Applies to SUSE Linux Enterprise High Availability Extension 12

13 OCFS2

Oracle Cluster File System 2 (OCFS2) is a general-purpose journaling file system that has been fully integrated since the Linux 2.6 Kernel. OCFS2 allows you to store application binary files, data files, and databases on devices on shared storage. All nodes in a cluster have concurrent read and write access to the file system. A user-space control daemon, managed via a clone resource, provides the integration with the HA stack, in particular with Corosync and the Distributed Lock Manager (DLM).

13.1 Features and Benefits

OCFS2 can be used for the following storage solutions for example:

  • General applications and workloads.

  • Xen image store in a cluster. Xen virtual machines and virtual servers can be stored on OCFS2 volumes that are mounted by cluster servers. This provides quick and easy portability of Xen virtual machines between servers.

  • LAMP (Linux, Apache, MySQL, and PHP | Perl | Python) stacks.

As a high-performance, symmetric and parallel cluster file system, OCFS2 supports the following functions:

  • An application's files are available to all nodes in the cluster. Users simply install it once on an OCFS2 volume in the cluster.
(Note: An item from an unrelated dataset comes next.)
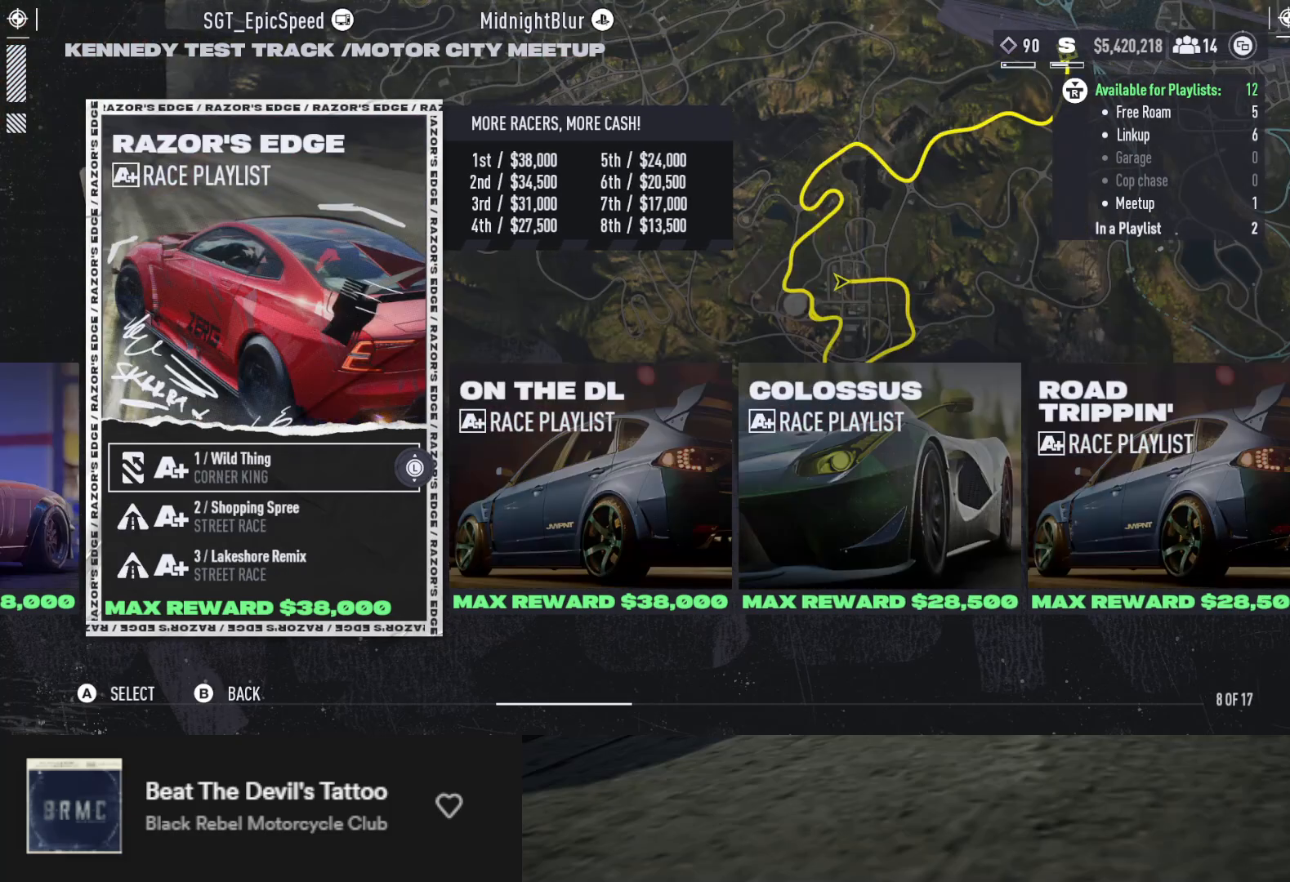
{"buttons": ["DPAD_RIGHT"], "left_stick": "center", "right_stick": "center", "events": [[33, "DPAD_RIGHT", "down"], [83, "DPAD_RIGHT", "up"], [483, "DPAD_RIGHT", "down"]]}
  • All nodes can concurrently read and write directly to storage via the standard file system interface, enabling easy management of applications that run across the cluster.

  • File access is coordinated through DLM. DLM control is good for most cases, but an application's design might limit scalability if it contends with the DLM to coordinate file access.

  • Storage backup functionality is available on all back-end storage. An image of the shared application files can be easily created, which can help provide effective disaster recovery.

OCFS2 also provides the following capabilities:

  • Metadata caching.

  • Metadata journaling.

  • Cross-node file data consistency.

  • Support for multiple-block sizes up to 4 KB, cluster sizes up to 1 MB, for a maximum volume size of 4 PB (Petabyte).

  • Support for up to 32 cluster nodes.

  • Asynchronous and direct I/O support for database files for improved database performance.

13.2 OCFS2 Packages and Management Utilities

The OCFS2 Kernel module (ocfs2) is installed automatically in the High Availability Extension on SUSE® Linux Enterprise Server 12. To use OCFS2, make sure the following packages are installed on each node in the cluster: ocfs2-tools and the matching ocfs2-kmp-* packages for your Kernel.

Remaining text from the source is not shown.